- **TEXT SHOWN**:
Jim Hatcher

Posted on Oct 20, 2021

Stored Procedures - love or leave 'em?

#microservices #storedprocs #decoupling #database

Introduction

A stored procedure is a set of SQL statements that is stored on the database server and is available to be executed by name. Stored procedures are the cause of “religious wars” in the world of relational databases where some DB users live and die by them and other DB users consider them an anti-pattern. They are certainly a tool that has the potential to be mis-used and create performance issues and blockers to scalability. As a DBA/Developer/Architect, should you be using them or not? Let’s dive in and try to answer that question.

Common Usage Patterns

When I see stored procedures used in databases, they fall into one of the following categories:

A stored procedure is used for every single CRUD operation against the DB
Stored procedures are used in certain situations for special handling, including:
- Running multi-statement transactions so that commit/rollback logic can be controlled at the DB level
- Running operations that involve chatty transactions so that round-trips between the app and DB can be avoided
- Centralization of logic that is called by several systems
- Encapsulation of operations to which highly granular security permissions need to be granted
10,000-line monsters containing business reams of logic

Potential Pros and Cons

There are various arguments for and against the use of stored procedures. Let’s examine a few:

Pro: Caching of Execution Plans

When you write a stored procedure, the query execution plan is stored/cached on the server which saves time when the stored proc is executed. This has become less of a factor over the years as DB technology has progressed. SQL optimizers have gotten better at storing plans for “dynamic” SQL and storing those plans for re-use. By making use of prepared statements in data access code, the same benefit of execution plan caching can often be gained.

- **DATASET CONTENT**:
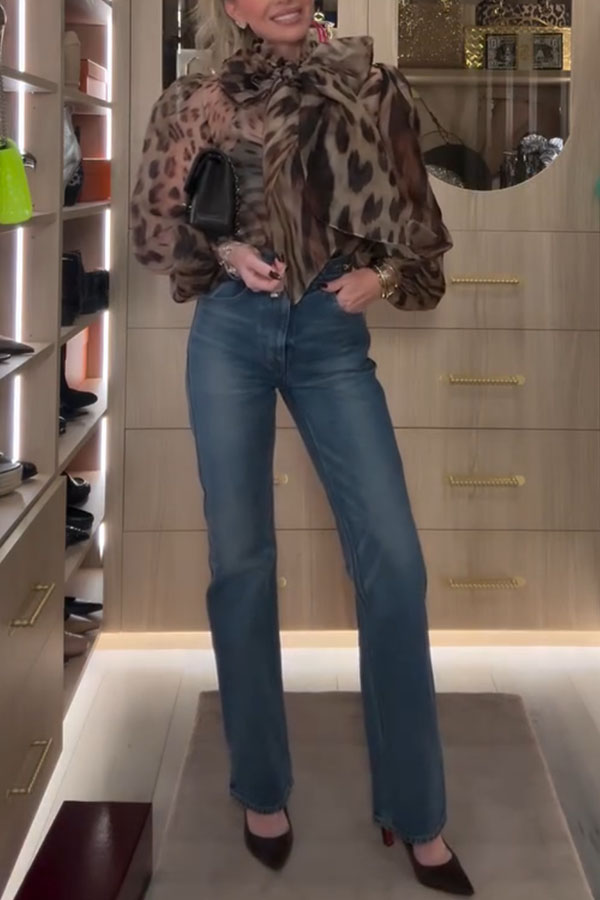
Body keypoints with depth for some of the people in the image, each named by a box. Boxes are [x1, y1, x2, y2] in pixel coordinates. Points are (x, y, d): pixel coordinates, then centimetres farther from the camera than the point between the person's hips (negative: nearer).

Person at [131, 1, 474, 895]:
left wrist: (382, 275, -5)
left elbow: (407, 207, 12)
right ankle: (263, 788, 18)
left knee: (392, 554, -9)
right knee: (240, 557, 2)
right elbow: (153, 221, 8)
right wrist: (225, 252, -7)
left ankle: (416, 814, 2)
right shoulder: (203, 100, 5)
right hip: (232, 332, 0)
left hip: (332, 329, 0)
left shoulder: (367, 85, 6)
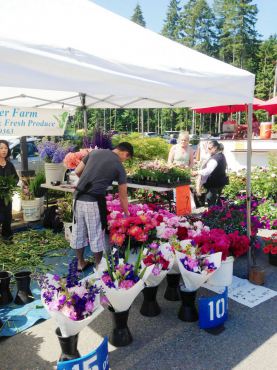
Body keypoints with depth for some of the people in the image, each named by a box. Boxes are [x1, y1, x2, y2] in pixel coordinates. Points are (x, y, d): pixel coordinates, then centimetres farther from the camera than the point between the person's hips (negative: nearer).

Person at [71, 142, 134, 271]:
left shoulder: (95, 152, 11)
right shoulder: (119, 167, -1)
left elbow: (77, 171, 12)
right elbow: (123, 196, 4)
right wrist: (127, 215, 16)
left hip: (78, 198, 6)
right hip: (94, 202, -5)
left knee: (78, 232, 16)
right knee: (96, 235, 11)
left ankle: (80, 263, 33)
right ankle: (98, 265, 27)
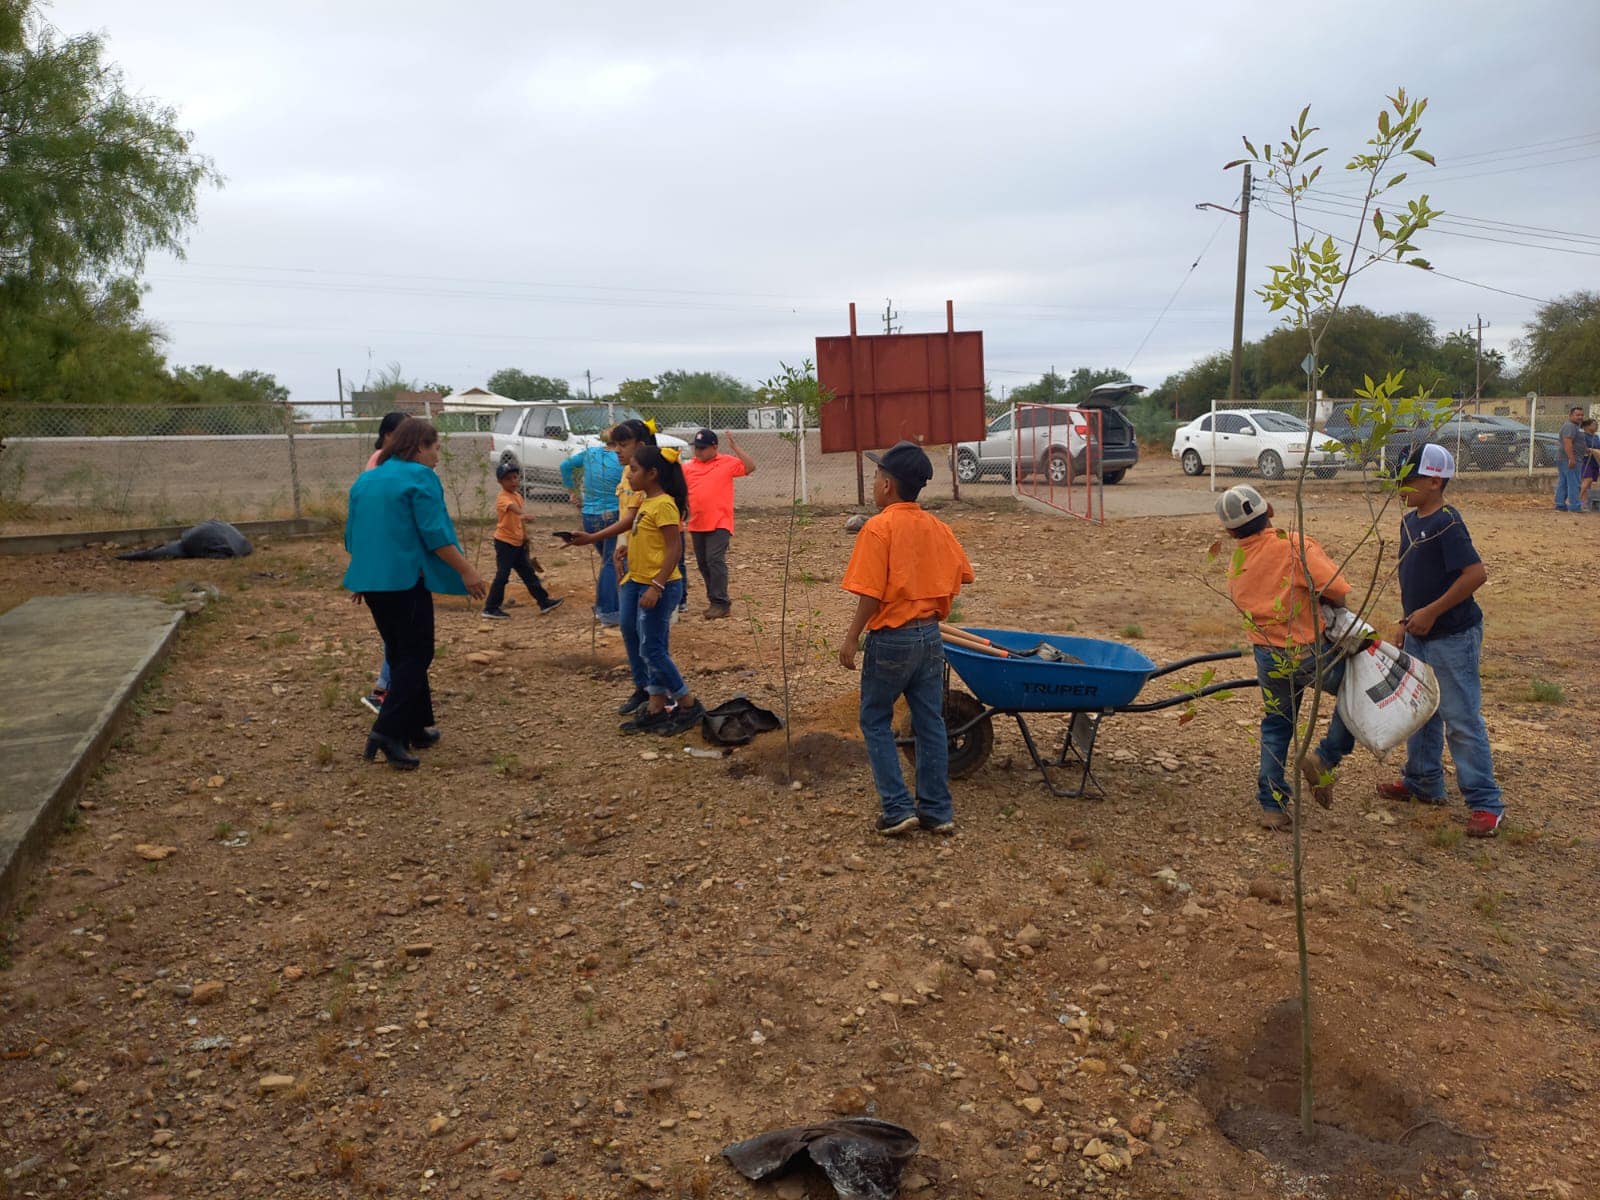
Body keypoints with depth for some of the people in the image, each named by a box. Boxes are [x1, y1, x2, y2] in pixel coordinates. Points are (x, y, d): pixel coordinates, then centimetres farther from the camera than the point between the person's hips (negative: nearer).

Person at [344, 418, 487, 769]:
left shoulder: (365, 479, 16)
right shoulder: (419, 476, -9)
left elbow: (352, 534, 21)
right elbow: (435, 533, -16)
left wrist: (361, 576, 31)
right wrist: (466, 571, -12)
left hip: (370, 578, 8)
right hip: (405, 578, -8)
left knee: (400, 654, 16)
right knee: (415, 655, -2)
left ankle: (416, 729, 23)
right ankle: (388, 731, -14)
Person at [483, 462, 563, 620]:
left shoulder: (518, 495, 9)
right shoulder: (503, 498, -18)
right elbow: (512, 507, -42)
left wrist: (525, 535, 23)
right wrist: (522, 515, -62)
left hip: (518, 543, 8)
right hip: (504, 542, -8)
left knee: (528, 573, 13)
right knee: (502, 575, -5)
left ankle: (544, 601, 19)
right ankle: (491, 608, 4)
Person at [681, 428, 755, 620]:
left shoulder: (727, 463, -2)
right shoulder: (687, 467, 9)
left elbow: (750, 468, -12)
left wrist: (735, 447, -17)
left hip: (719, 523, -5)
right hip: (696, 525, 6)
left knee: (715, 560, -13)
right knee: (703, 564, 11)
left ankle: (720, 603, -8)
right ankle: (716, 599, 23)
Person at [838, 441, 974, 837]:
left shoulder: (878, 528, -15)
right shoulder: (936, 527, 4)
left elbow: (871, 593, -19)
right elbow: (964, 574, 12)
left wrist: (851, 638, -10)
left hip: (891, 639, -6)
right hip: (930, 636, 6)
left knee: (875, 721, 9)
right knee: (930, 722, 12)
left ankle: (897, 808, 5)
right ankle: (937, 810, 17)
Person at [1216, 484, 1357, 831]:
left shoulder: (1235, 567, 2)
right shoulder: (1296, 545, -16)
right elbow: (1337, 592, -19)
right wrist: (1332, 608, 4)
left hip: (1269, 659, 5)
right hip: (1313, 653, -5)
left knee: (1275, 728, 20)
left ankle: (1272, 806, 20)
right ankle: (1325, 758, 10)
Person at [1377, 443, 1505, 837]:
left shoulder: (1447, 523, -19)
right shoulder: (1410, 521, 8)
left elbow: (1476, 573, -26)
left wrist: (1431, 612, -22)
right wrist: (1409, 614, 12)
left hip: (1453, 638, -9)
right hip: (1419, 637, 9)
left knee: (1462, 719, -5)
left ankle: (1486, 803, 4)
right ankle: (1424, 783, 34)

- **ASSIGNMENT**:
Write the next part of the post on stored procedures, picking up right after its last sentence.

- **RESPONSE TO THE TASK**:
Pro: Granular Permission Grants

There are opportunities to grant an application or user permissions to execute a stored procedure but restrict access to the underlying table(s). Or, you could grant access to a procedure that INSERTs data into a table but deny access to a procedure that UPDATEs or DELETEs data from a table.

Pro: Query Pattern Tracking

If every CRUD operation performed against the database is contained in stored procedures, it’s relatively easy to have an understanding of the query patterns used in the database. As a DBA, getting your arms around the query patterns (both reads and writes) that are being executed against a database is a huge step in being able to manage and optimize a database -- especially when inheriting a new system with which you have little familiarity.

Pro: Protection against SQL Injection Attacks

SQL Injection Attacks are a classic security vulnerability. If you’re not familiar with them, google “little bobby tables” and check out the famous XKCD comic that pokes fun at them. Because stored procedures are typically parameterized, they provide a level of protection against unsanitized SQL inputs. To be fair, I have also seen stored procedures exploited with SQL Injection attacks; they’re not a magic fix for SQL injection attacks, and smart developers still take precautions to sanitize data and use parameterization correctly.

Pro: Cutting down on Roundtrips from the app layer

For certain database operations that require several roundtrips from the app to the database, there can be a performance boost by planting all the necessary logic within a stored procedure to handle the entire operation without ever “leaving the database.”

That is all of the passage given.